**THE PROBLEM**
All records below are to be repeated exactly, with the pictures left out.

**DATA**
——

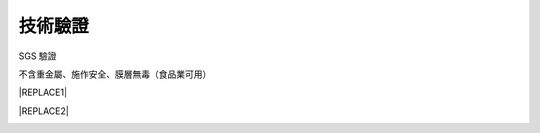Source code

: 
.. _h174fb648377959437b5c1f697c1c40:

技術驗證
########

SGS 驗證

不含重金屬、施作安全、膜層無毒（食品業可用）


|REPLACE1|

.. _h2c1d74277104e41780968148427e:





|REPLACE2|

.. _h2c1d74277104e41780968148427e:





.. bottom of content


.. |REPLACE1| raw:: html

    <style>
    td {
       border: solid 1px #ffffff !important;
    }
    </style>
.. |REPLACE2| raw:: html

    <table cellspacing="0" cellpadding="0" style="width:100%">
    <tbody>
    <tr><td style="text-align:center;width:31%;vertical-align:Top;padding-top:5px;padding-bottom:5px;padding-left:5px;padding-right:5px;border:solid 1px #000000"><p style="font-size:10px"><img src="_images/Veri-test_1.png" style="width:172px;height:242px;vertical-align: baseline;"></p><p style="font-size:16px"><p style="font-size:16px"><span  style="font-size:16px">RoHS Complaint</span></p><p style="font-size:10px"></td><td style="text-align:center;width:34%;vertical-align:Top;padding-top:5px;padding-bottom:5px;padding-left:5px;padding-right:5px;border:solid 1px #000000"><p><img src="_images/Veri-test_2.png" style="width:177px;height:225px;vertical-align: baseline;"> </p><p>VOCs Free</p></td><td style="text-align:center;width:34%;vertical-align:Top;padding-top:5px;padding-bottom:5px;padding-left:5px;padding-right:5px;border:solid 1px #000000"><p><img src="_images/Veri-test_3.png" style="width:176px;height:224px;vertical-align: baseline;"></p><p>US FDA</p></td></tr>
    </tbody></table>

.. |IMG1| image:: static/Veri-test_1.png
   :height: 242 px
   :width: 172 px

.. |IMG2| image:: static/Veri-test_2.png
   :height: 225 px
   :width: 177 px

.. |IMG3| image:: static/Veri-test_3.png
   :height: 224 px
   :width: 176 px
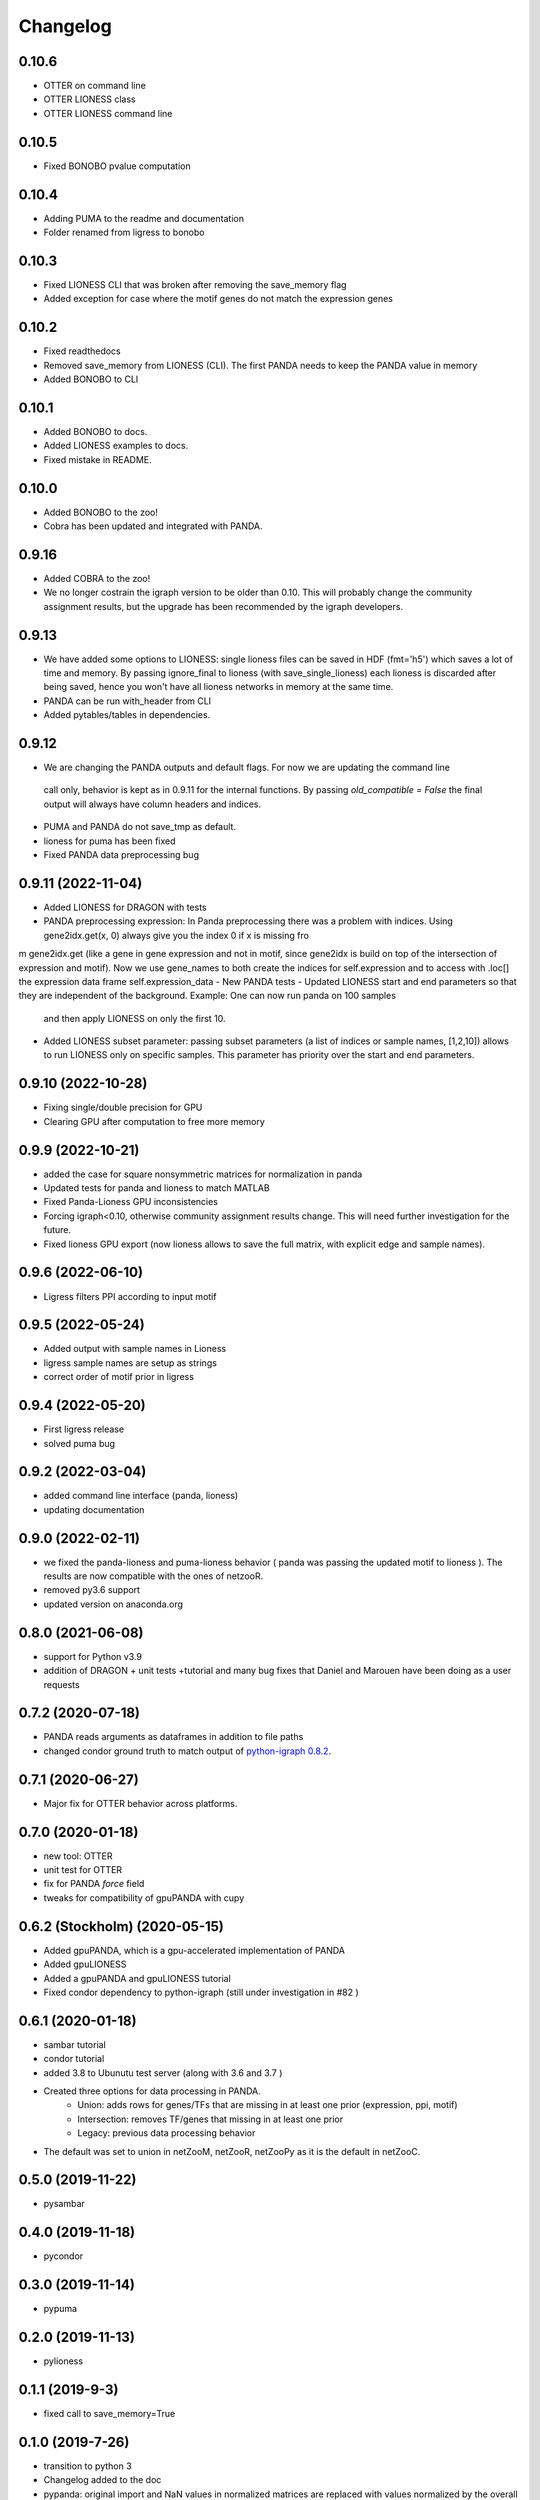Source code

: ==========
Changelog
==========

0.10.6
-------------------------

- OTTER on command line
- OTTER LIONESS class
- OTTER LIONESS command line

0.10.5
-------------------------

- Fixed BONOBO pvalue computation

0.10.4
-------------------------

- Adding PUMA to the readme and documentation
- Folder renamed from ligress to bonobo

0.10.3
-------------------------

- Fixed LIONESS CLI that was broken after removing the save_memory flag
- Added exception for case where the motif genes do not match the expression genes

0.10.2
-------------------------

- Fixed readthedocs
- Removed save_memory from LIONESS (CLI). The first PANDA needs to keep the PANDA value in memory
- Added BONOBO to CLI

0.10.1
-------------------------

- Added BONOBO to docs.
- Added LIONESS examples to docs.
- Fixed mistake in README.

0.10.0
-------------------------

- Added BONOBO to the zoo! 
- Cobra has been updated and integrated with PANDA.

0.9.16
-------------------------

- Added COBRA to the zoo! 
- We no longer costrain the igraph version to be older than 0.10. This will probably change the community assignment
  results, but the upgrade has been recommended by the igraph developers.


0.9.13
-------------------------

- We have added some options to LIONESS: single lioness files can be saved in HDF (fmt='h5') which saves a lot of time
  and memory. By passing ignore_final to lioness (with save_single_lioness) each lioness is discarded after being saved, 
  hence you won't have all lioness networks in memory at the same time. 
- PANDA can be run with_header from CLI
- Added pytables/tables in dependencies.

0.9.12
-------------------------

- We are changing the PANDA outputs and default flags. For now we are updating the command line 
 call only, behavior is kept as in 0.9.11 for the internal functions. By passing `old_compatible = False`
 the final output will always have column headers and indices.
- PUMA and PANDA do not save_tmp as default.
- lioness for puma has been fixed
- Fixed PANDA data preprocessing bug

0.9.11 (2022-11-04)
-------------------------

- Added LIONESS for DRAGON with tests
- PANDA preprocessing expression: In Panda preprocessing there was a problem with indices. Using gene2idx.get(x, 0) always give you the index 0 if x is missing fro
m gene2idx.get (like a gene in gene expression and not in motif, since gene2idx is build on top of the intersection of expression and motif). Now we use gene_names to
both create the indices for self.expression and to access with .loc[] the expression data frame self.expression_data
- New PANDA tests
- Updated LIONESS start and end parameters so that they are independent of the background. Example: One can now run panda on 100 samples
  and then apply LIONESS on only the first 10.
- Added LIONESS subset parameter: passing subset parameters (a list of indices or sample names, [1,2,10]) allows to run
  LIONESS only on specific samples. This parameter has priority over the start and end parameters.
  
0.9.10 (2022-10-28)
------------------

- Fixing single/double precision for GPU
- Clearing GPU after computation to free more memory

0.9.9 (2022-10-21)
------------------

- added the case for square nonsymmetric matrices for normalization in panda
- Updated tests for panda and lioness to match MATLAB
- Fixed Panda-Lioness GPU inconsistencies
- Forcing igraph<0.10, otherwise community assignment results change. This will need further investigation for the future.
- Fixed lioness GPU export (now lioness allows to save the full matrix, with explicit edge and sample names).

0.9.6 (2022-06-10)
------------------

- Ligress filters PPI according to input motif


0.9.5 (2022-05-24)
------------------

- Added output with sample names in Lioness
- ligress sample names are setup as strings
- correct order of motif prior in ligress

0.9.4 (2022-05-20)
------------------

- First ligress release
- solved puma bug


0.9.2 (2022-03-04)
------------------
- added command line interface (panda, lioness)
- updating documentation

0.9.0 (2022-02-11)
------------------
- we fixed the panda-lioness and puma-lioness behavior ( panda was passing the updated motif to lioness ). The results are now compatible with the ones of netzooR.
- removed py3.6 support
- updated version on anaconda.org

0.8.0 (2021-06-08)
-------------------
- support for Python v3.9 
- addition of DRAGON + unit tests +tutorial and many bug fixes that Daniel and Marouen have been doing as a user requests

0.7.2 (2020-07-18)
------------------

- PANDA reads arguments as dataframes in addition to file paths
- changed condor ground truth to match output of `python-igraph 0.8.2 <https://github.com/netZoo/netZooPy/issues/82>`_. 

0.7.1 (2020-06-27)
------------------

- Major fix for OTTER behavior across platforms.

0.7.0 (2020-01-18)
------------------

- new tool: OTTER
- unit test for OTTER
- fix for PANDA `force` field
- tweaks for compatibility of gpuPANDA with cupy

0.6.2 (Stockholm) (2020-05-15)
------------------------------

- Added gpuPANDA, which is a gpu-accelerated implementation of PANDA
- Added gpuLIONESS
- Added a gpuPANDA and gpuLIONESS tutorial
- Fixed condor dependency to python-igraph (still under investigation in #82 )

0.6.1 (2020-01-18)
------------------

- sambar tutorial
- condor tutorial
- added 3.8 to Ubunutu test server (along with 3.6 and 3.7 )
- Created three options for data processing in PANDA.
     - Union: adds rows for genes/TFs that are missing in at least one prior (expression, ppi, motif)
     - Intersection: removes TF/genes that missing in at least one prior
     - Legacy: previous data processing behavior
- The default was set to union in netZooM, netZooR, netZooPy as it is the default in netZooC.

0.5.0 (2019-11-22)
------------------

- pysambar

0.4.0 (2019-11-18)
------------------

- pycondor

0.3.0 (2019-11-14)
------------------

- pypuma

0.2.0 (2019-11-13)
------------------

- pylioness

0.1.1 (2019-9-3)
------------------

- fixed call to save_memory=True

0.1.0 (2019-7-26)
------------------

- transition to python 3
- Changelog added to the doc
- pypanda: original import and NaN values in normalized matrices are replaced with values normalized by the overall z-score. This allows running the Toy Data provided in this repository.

——

**TASK OUTPUT**
Source code

: 
.. _h174fb648377959437b5c1f697c1c40:

技術驗證
########

SGS 驗證

不含重金屬、施作安全、膜層無毒（食品業可用）


|REPLACE1|

.. _h2c1d74277104e41780968148427e:





|REPLACE2|

.. _h2c1d74277104e41780968148427e:





.. bottom of content


.. |REPLACE1| raw:: html

    <style>
    td {
       border: solid 1px #ffffff !important;
    }
    </style>
.. |REPLACE2| raw:: html

    <table cellspacing="0" cellpadding="0" style="width:100%">
    <tbody>
    <tr><td style="text-align:center;width:31%;vertical-align:Top;padding-top:5px;padding-bottom:5px;padding-left:5px;padding-right:5px;border:solid 1px #000000"><p style="font-size:10px"><img src="_images/Veri-test_1.png" style="width:172px;height:242px;vertical-align: baseline;"></p><p style="font-size:16px"><p style="font-size:16px"><span  style="font-size:16px">RoHS Complaint</span></p><p style="font-size:10px"></td><td style="text-align:center;width:34%;vertical-align:Top;padding-top:5px;padding-bottom:5px;padding-left:5px;padding-right:5px;border:solid 1px #000000"><p><img src="_images/Veri-test_2.png" style="width:177px;height:225px;vertical-align: baseline;"> </p><p>VOCs Free</p></td><td style="text-align:center;width:34%;vertical-align:Top;padding-top:5px;padding-bottom:5px;padding-left:5px;padding-right:5px;border:solid 1px #000000"><p><img src="_images/Veri-test_3.png" style="width:176px;height:224px;vertical-align: baseline;"></p><p>US FDA</p></td></tr>
    </tbody></table>

.. |IMG1| image:: static/Veri-test_1.png
   :height: 242 px
   :width: 172 px

.. |IMG2| image:: static/Veri-test_2.png
   :height: 225 px
   :width: 177 px

.. |IMG3| image:: static/Veri-test_3.png
   :height: 224 px
   :width: 176 px
Source code

: ==========
Changelog
==========

0.10.6
-------------------------

- OTTER on command line
- OTTER LIONESS class
- OTTER LIONESS command line

0.10.5
-------------------------

- Fixed BONOBO pvalue computation

0.10.4
-------------------------

- Adding PUMA to the readme and documentation
- Folder renamed from ligress to bonobo

0.10.3
-------------------------

- Fixed LIONESS CLI that was broken after removing the save_memory flag
- Added exception for case where the motif genes do not match the expression genes

0.10.2
-------------------------

- Fixed readthedocs
- Removed save_memory from LIONESS (CLI). The first PANDA needs to keep the PANDA value in memory
- Added BONOBO to CLI

0.10.1
-------------------------

- Added BONOBO to docs.
- Added LIONESS examples to docs.
- Fixed mistake in README.

0.10.0
-------------------------

- Added BONOBO to the zoo! 
- Cobra has been updated and integrated with PANDA.

0.9.16
-------------------------

- Added COBRA to the zoo! 
- We no longer costrain the igraph version to be older than 0.10. This will probably change the community assignment
  results, but the upgrade has been recommended by the igraph developers.


0.9.13
-------------------------

- We have added some options to LIONESS: single lioness files can be saved in HDF (fmt='h5') which saves a lot of time
  and memory. By passing ignore_final to lioness (with save_single_lioness) each lioness is discarded after being saved, 
  hence you won't have all lioness networks in memory at the same time. 
- PANDA can be run with_header from CLI
- Added pytables/tables in dependencies.

0.9.12
-------------------------

- We are changing the PANDA outputs and default flags. For now we are updating the command line 
 call only, behavior is kept as in 0.9.11 for the internal functions. By passing `old_compatible = False`
 the final output will always have column headers and indices.
- PUMA and PANDA do not save_tmp as default.
- lioness for puma has been fixed
- Fixed PANDA data preprocessing bug

0.9.11 (2022-11-04)
-------------------------

- Added LIONESS for DRAGON with tests
- PANDA preprocessing expression: In Panda preprocessing there was a problem with indices. Using gene2idx.get(x, 0) always give you the index 0 if x is missing fro
m gene2idx.get (like a gene in gene expression and not in motif, since gene2idx is build on top of the intersection of expression and motif). Now we use gene_names to
both create the indices for self.expression and to access with .loc[] the expression data frame self.expression_data
- New PANDA tests
- Updated LIONESS start and end parameters so that they are independent of the background. Example: One can now run panda on 100 samples
  and then apply LIONESS on only the first 10.
- Added LIONESS subset parameter: passing subset parameters (a list of indices or sample names, [1,2,10]) allows to run
  LIONESS only on specific samples. This parameter has priority over the start and end parameters.
  
0.9.10 (2022-10-28)
------------------

- Fixing single/double precision for GPU
- Clearing GPU after computation to free more memory

0.9.9 (2022-10-21)
------------------

- added the case for square nonsymmetric matrices for normalization in panda
- Updated tests for panda and lioness to match MATLAB
- Fixed Panda-Lioness GPU inconsistencies
- Forcing igraph<0.10, otherwise community assignment results change. This will need further investigation for the future.
- Fixed lioness GPU export (now lioness allows to save the full matrix, with explicit edge and sample names).

0.9.6 (2022-06-10)
------------------

- Ligress filters PPI according to input motif


0.9.5 (2022-05-24)
------------------

- Added output with sample names in Lioness
- ligress sample names are setup as strings
- correct order of motif prior in ligress

0.9.4 (2022-05-20)
------------------

- First ligress release
- solved puma bug


0.9.2 (2022-03-04)
------------------
- added command line interface (panda, lioness)
- updating documentation

0.9.0 (2022-02-11)
------------------
- we fixed the panda-lioness and puma-lioness behavior ( panda was passing the updated motif to lioness ). The results are now compatible with the ones of netzooR.
- removed py3.6 support
- updated version on anaconda.org

0.8.0 (2021-06-08)
-------------------
- support for Python v3.9 
- addition of DRAGON + unit tests +tutorial and many bug fixes that Daniel and Marouen have been doing as a user requests

0.7.2 (2020-07-18)
------------------

- PANDA reads arguments as dataframes in addition to file paths
- changed condor ground truth to match output of `python-igraph 0.8.2 <https://github.com/netZoo/netZooPy/issues/82>`_. 

0.7.1 (2020-06-27)
------------------

- Major fix for OTTER behavior across platforms.

0.7.0 (2020-01-18)
------------------

- new tool: OTTER
- unit test for OTTER
- fix for PANDA `force` field
- tweaks for compatibility of gpuPANDA with cupy

0.6.2 (Stockholm) (2020-05-15)
------------------------------

- Added gpuPANDA, which is a gpu-accelerated implementation of PANDA
- Added gpuLIONESS
- Added a gpuPANDA and gpuLIONESS tutorial
- Fixed condor dependency to python-igraph (still under investigation in #82 )

0.6.1 (2020-01-18)
------------------

- sambar tutorial
- condor tutorial
- added 3.8 to Ubunutu test server (along with 3.6 and 3.7 )
- Created three options for data processing in PANDA.
     - Union: adds rows for genes/TFs that are missing in at least one prior (expression, ppi, motif)
     - Intersection: removes TF/genes that missing in at least one prior
     - Legacy: previous data processing behavior
- The default was set to union in netZooM, netZooR, netZooPy as it is the default in netZooC.

0.5.0 (2019-11-22)
------------------

- pysambar

0.4.0 (2019-11-18)
------------------

- pycondor

0.3.0 (2019-11-14)
------------------

- pypuma

0.2.0 (2019-11-13)
------------------

- pylioness

0.1.1 (2019-9-3)
------------------

- fixed call to save_memory=True

0.1.0 (2019-7-26)
------------------

- transition to python 3
- Changelog added to the doc
- pypanda: original import and NaN values in normalized matrices are replaced with values normalized by the overall z-score. This allows running the Toy Data provided in this repository.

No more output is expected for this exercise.